::: Supplied material

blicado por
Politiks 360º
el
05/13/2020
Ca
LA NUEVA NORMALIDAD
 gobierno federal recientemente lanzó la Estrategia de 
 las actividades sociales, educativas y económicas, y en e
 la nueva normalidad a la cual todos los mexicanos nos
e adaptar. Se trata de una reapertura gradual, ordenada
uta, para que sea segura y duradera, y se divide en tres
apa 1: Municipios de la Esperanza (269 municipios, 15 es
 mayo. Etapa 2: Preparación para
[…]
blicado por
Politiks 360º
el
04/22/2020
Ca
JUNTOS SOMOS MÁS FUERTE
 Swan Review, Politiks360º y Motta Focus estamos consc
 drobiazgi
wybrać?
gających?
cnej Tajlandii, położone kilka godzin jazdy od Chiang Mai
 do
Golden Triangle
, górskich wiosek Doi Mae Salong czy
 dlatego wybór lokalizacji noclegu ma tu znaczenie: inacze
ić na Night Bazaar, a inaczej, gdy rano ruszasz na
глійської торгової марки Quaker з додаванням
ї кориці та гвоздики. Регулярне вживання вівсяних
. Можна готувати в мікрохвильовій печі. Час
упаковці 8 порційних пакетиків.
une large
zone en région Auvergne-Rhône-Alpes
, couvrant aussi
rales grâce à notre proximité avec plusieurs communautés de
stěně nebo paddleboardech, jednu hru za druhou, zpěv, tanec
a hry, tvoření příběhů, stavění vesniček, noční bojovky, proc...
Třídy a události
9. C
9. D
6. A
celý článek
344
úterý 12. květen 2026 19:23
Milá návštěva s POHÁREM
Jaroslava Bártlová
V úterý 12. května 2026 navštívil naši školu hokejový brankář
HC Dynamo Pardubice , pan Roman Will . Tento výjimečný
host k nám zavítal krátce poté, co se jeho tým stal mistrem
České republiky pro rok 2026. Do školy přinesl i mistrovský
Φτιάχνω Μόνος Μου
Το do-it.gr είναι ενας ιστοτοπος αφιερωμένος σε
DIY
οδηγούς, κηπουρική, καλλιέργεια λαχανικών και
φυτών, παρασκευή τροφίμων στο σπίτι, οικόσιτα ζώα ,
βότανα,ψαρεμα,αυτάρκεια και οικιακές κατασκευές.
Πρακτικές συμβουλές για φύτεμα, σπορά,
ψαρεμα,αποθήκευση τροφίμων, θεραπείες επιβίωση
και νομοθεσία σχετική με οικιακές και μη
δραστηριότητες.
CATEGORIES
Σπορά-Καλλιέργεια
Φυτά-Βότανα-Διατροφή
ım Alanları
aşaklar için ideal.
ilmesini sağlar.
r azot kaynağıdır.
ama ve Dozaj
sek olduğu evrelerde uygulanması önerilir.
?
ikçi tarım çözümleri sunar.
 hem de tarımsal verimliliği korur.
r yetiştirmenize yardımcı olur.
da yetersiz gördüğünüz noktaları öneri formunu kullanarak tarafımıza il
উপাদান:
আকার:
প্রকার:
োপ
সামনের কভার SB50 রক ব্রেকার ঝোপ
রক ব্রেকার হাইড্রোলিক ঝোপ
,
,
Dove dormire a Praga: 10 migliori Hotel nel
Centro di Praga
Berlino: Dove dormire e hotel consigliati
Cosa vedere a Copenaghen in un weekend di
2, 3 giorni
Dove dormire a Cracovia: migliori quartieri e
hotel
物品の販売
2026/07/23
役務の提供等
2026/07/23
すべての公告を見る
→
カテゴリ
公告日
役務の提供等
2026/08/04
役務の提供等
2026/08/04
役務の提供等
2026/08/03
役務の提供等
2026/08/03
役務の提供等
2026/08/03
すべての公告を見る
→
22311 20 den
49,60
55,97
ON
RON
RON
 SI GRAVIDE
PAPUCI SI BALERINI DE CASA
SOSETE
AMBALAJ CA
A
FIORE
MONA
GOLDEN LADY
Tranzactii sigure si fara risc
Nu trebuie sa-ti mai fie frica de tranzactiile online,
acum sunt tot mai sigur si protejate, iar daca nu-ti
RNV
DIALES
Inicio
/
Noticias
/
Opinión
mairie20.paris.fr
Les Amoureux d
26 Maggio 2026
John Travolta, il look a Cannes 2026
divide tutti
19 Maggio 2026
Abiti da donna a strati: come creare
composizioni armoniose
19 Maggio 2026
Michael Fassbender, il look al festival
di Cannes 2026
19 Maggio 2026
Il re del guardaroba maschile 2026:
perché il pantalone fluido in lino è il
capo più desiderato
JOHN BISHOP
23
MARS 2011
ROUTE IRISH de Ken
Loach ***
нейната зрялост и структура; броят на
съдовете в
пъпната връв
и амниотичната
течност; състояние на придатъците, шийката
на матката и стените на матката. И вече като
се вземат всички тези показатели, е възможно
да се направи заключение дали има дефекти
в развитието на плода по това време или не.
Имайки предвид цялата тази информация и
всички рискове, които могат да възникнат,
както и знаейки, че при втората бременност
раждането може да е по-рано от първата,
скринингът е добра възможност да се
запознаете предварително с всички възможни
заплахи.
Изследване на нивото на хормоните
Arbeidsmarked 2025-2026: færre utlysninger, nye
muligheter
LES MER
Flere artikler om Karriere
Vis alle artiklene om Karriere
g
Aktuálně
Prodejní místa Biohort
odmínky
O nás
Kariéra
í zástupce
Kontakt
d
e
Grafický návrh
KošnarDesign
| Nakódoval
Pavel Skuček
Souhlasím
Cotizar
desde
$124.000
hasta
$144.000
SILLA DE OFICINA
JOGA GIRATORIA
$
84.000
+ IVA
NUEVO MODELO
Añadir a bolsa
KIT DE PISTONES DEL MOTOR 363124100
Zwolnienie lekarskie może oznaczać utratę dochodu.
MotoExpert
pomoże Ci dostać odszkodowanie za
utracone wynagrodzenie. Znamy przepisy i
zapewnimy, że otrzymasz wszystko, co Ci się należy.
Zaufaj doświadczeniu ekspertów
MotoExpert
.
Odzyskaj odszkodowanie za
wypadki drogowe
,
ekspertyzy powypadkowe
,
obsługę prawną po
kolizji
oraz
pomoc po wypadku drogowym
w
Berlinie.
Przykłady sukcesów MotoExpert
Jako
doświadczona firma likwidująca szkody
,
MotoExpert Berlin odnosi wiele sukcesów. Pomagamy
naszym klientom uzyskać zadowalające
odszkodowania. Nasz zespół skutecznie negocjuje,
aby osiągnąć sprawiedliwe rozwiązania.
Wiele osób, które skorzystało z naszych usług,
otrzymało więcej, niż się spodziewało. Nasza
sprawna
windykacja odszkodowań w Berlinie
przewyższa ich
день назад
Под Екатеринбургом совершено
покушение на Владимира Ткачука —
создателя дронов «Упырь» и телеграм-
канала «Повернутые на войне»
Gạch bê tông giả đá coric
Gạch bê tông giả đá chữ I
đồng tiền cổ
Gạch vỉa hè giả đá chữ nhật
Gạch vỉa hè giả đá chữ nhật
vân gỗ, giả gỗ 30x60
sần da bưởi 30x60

::::::

Directions: Extract every line of text from all the entries above and reproduce each one verbatim, in its original order.

Exercise output:
blicado por
Politiks 360º
el
05/13/2020
Ca
LA NUEVA NORMALIDAD
 gobierno federal recientemente lanzó la Estrategia de 
 las actividades sociales, educativas y económicas, y en e
 la nueva normalidad a la cual todos los mexicanos nos
e adaptar. Se trata de una reapertura gradual, ordenada
uta, para que sea segura y duradera, y se divide en tres
apa 1: Municipios de la Esperanza (269 municipios, 15 es
 mayo. Etapa 2: Preparación para
[…]
blicado por
Politiks 360º
el
04/22/2020
Ca
JUNTOS SOMOS MÁS FUERTE
 Swan Review, Politiks360º y Motta Focus estamos consc
 drobiazgi
wybrać?
gających?
cnej Tajlandii, położone kilka godzin jazdy od Chiang Mai
 do
Golden Triangle
, górskich wiosek Doi Mae Salong czy
 dlatego wybór lokalizacji noclegu ma tu znaczenie: inacze
ić na Night Bazaar, a inaczej, gdy rano ruszasz na
глійської торгової марки Quaker з додаванням
ї кориці та гвоздики. Регулярне вживання вівсяних
. Можна готувати в мікрохвильовій печі. Час
упаковці 8 порційних пакетиків.
une large
zone en région Auvergne-Rhône-Alpes
, couvrant aussi
rales grâce à notre proximité avec plusieurs communautés de
stěně nebo paddleboardech, jednu hru za druhou, zpěv, tanec
a hry, tvoření příběhů, stavění vesniček, noční bojovky, proc...
Třídy a události
9. C
9. D
6. A
celý článek
344
úterý 12. květen 2026 19:23
Milá návštěva s POHÁREM
Jaroslava Bártlová
V úterý 12. května 2026 navštívil naši školu hokejový brankář
HC Dynamo Pardubice , pan Roman Will . Tento výjimečný
host k nám zavítal krátce poté, co se jeho tým stal mistrem
České republiky pro rok 2026. Do školy přinesl i mistrovský
Φτιάχνω Μόνος Μου
Το do-it.gr είναι ενας ιστοτοπος αφιερωμένος σε
DIY
οδηγούς, κηπουρική, καλλιέργεια λαχανικών και
φυτών, παρασκευή τροφίμων στο σπίτι, οικόσιτα ζώα ,
βότανα,ψαρεμα,αυτάρκεια και οικιακές κατασκευές.
Πρακτικές συμβουλές για φύτεμα, σπορά,
ψαρεμα,αποθήκευση τροφίμων, θεραπείες επιβίωση
και νομοθεσία σχετική με οικιακές και μη
δραστηριότητες.
CATEGORIES
Σπορά-Καλλιέργεια
Φυτά-Βότανα-Διατροφή
ım Alanları
aşaklar için ideal.
ilmesini sağlar.
r azot kaynağıdır.
ama ve Dozaj
sek olduğu evrelerde uygulanması önerilir.
?
ikçi tarım çözümleri sunar.
 hem de tarımsal verimliliği korur.
r yetiştirmenize yardımcı olur.
da yetersiz gördüğünüz noktaları öneri formunu kullanarak tarafımıza il
উপাদান:
আকার:
প্রকার:
োপ
সামনের কভার SB50 রক ব্রেকার ঝোপ
রক ব্রেকার হাইড্রোলিক ঝোপ
,
,
Dove dormire a Praga: 10 migliori Hotel nel
Centro di Praga
Berlino: Dove dormire e hotel consigliati
Cosa vedere a Copenaghen in un weekend di
2, 3 giorni
Dove dormire a Cracovia: migliori quartieri e
hotel
物品の販売
2026/07/23
役務の提供等
2026/07/23
すべての公告を見る
→
カテゴリ
公告日
役務の提供等
2026/08/04
役務の提供等
2026/08/04
役務の提供等
2026/08/03
役務の提供等
2026/08/03
役務の提供等
2026/08/03
すべての公告を見る
→
22311 20 den
49,60
55,97
ON
RON
RON
 SI GRAVIDE
PAPUCI SI BALERINI DE CASA
SOSETE
AMBALAJ CA
A
FIORE
MONA
GOLDEN LADY
Tranzactii sigure si fara risc
Nu trebuie sa-ti mai fie frica de tranzactiile online,
acum sunt tot mai sigur si protejate, iar daca nu-ti
RNV
DIALES
Inicio
/
Noticias
/
Opinión
mairie20.paris.fr
Les Amoureux d
26 Maggio 2026
John Travolta, il look a Cannes 2026
divide tutti
19 Maggio 2026
Abiti da donna a strati: come creare
composizioni armoniose
19 Maggio 2026
Michael Fassbender, il look al festival
di Cannes 2026
19 Maggio 2026
Il re del guardaroba maschile 2026:
perché il pantalone fluido in lino è il
capo più desiderato
JOHN BISHOP
23
MARS 2011
ROUTE IRISH de Ken
Loach ***
нейната зрялост и структура; броят на
съдовете в
пъпната връв
и амниотичната
течност; състояние на придатъците, шийката
на матката и стените на матката. И вече като
се вземат всички тези показатели, е възможно
да се направи заключение дали има дефекти
в развитието на плода по това време или не.
Имайки предвид цялата тази информация и
всички рискове, които могат да възникнат,
както и знаейки, че при втората бременност
раждането може да е по-рано от първата,
скринингът е добра възможност да се
запознаете предварително с всички възможни
заплахи.
Изследване на нивото на хормоните
Arbeidsmarked 2025-2026: færre utlysninger, nye
muligheter
LES MER
Flere artikler om Karriere
Vis alle artiklene om Karriere
g
Aktuálně
Prodejní místa Biohort
odmínky
O nás
Kariéra
í zástupce
Kontakt
d
e
Grafický návrh
KošnarDesign
| Nakódoval
Pavel Skuček
Souhlasím
Cotizar
desde
$124.000
hasta
$144.000
SILLA DE OFICINA
JOGA GIRATORIA
$
84.000
+ IVA
NUEVO MODELO
Añadir a bolsa
KIT DE PISTONES DEL MOTOR 363124100
Zwolnienie lekarskie może oznaczać utratę dochodu.
MotoExpert
pomoże Ci dostać odszkodowanie za
utracone wynagrodzenie. Znamy przepisy i
zapewnimy, że otrzymasz wszystko, co Ci się należy.
Zaufaj doświadczeniu ekspertów
MotoExpert
.
Odzyskaj odszkodowanie za
wypadki drogowe
,
ekspertyzy powypadkowe
,
obsługę prawną po
kolizji
oraz
pomoc po wypadku drogowym
w
Berlinie.
Przykłady sukcesów MotoExpert
Jako
doświadczona firma likwidująca szkody
,
MotoExpert Berlin odnosi wiele sukcesów. Pomagamy
naszym klientom uzyskać zadowalające
odszkodowania. Nasz zespół skutecznie negocjuje,
aby osiągnąć sprawiedliwe rozwiązania.
Wiele osób, które skorzystało z naszych usług,
otrzymało więcej, niż się spodziewało. Nasza
sprawna
windykacja odszkodowań w Berlinie
przewyższa ich
день назад
Под Екатеринбургом совершено
покушение на Владимира Ткачука —
создателя дронов «Упырь» и телеграм-
канала «Повернутые на войне»
Gạch bê tông giả đá coric
Gạch bê tông giả đá chữ I
đồng tiền cổ
Gạch vỉa hè giả đá chữ nhật
Gạch vỉa hè giả đá chữ nhật
vân gỗ, giả gỗ 30x60
sần da bưởi 30x60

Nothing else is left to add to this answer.